On Monday we talked about “resume presentation,” where I shared thoughts on how important the actual presnetation on paper is (amount of white space, use of bullets, etc.). Today we talk about the actual substance.
I’ve met job seekers who want to be ________ or an ________. After talking with them for a little bit I realize they just don’t have what it would take to be what they want to be. Since I’ve been in hiring positions I’ve always been observant to find someone who would be the right addition to my team. I think it’s important that when you present yourself, even in information gatherings, you always think that the other person might be interested in bring you into their team.
Stay positive, don’t talk bad about other people or projects (even if you are just trying to be “honest”), don’t slouch, give good answers, be interested and interesting, etc. More on this stuff later.
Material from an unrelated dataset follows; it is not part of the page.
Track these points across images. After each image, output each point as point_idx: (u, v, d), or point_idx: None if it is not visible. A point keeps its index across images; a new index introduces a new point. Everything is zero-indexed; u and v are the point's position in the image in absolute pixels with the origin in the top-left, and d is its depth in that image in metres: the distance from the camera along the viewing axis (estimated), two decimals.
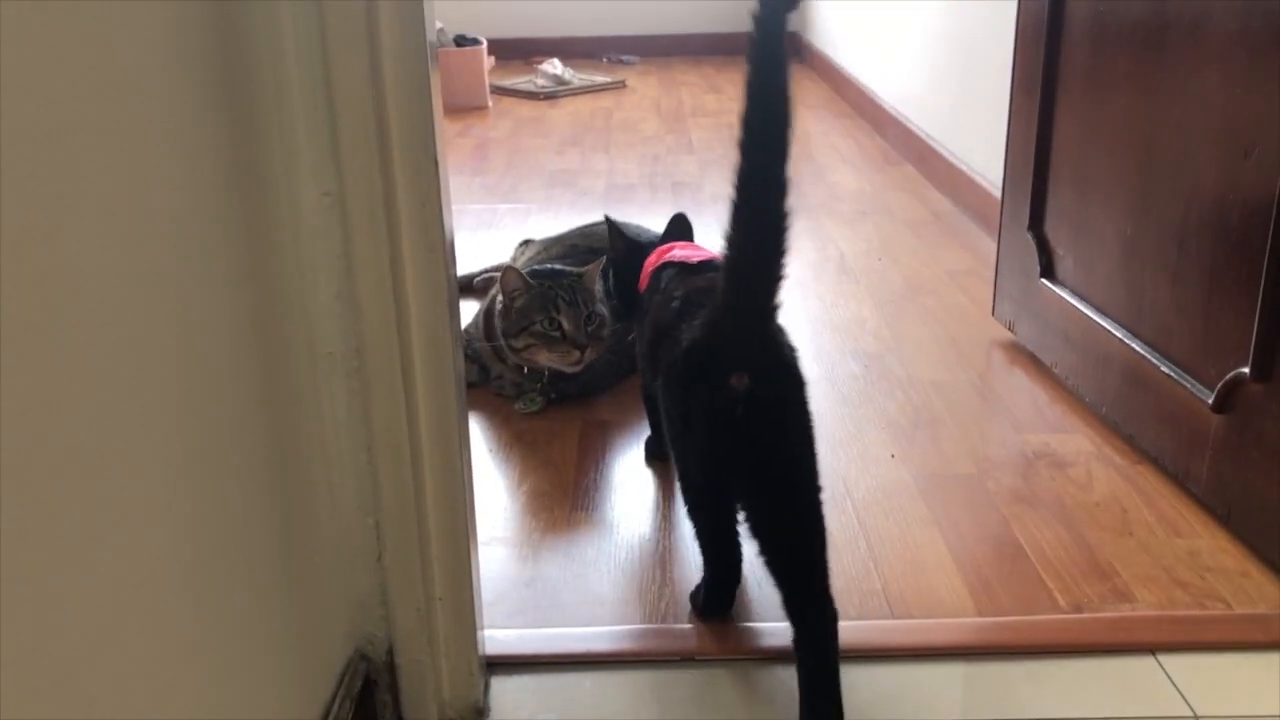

Let’s get back to the content. Who are you, and do you have the qualifications to do the job I need done?
I’m always interested in someone who is “high speed, low drag.” That is, someone who is low maintenance, and high performing.
I want someone who is creative. I’ve never thought of myself as creative (although people tell me I am… I just compare myself with creative artists, which is not good because I’m not artistic). If you come to my team, though, I need you to be creative. Creative people should be lower maintenance than non-creatives (who will probably have to ask how to do things, instead of trying to figure it out on their own).
I also want someone who is curious. How does this work? Why do we do things that way? What if we tried it another way? Who, what, why, where, how… don’t get me wrong, I don’t want someone who is going to ask me this all the time, but I do want someone who is going to wonder this, and try and figure out the answers. I once worked with an engineer who was the king of creativity. I would tell people “give him a bucket of sand and a blow torch and he’s build a silicon chip.” Probably technically impossible, but the idea was that his curiosity ate him up until he figured out solutions.
I want someone to figure out solutions.
This is what I’m looking for in my ideal candidate. How does this apply to your resume? Your resume must:
- (obviously) have all of the factual stuff that traditionally goes on a resume. Schools graduated from, dates, employment history, job roles, duties, etc.
- the message that you are the right person for me.
The first is what most people focus on, and what we all think resumes are. If your resume reads like an “obituary” it’s not going to stand out… it’s going to be just like most of others. You focused on the wrong thing.
Focus on “the message.” Why are you the right person for me. This is where networking comes in, as you could network into my team and ask them what my hot buttons are. There shouldn’t be any grammar and spelling mistakes, as I’m a stickler for that on a resume. And of course put in evidence of curiosity and creativity. That’s just me, maybe the hiring manager you are applying to has different hotspots.
Find out what they are and incorporate those into your marketing material (I mean, your resume).
So this post on substance and resume content took a different twist than what I thought it would take… I originally planned on writing something like “here are the 15 content components of what goes in a resume.” I didn’t write about that because there’s already a ton of information about that elsewhere… and really, I think it’s more important to talk about your resume as a messaging tool, a marketing tool, rather than just a list of acheivements or employment history facts.
Does your resume properly show your substance as the right person for my team?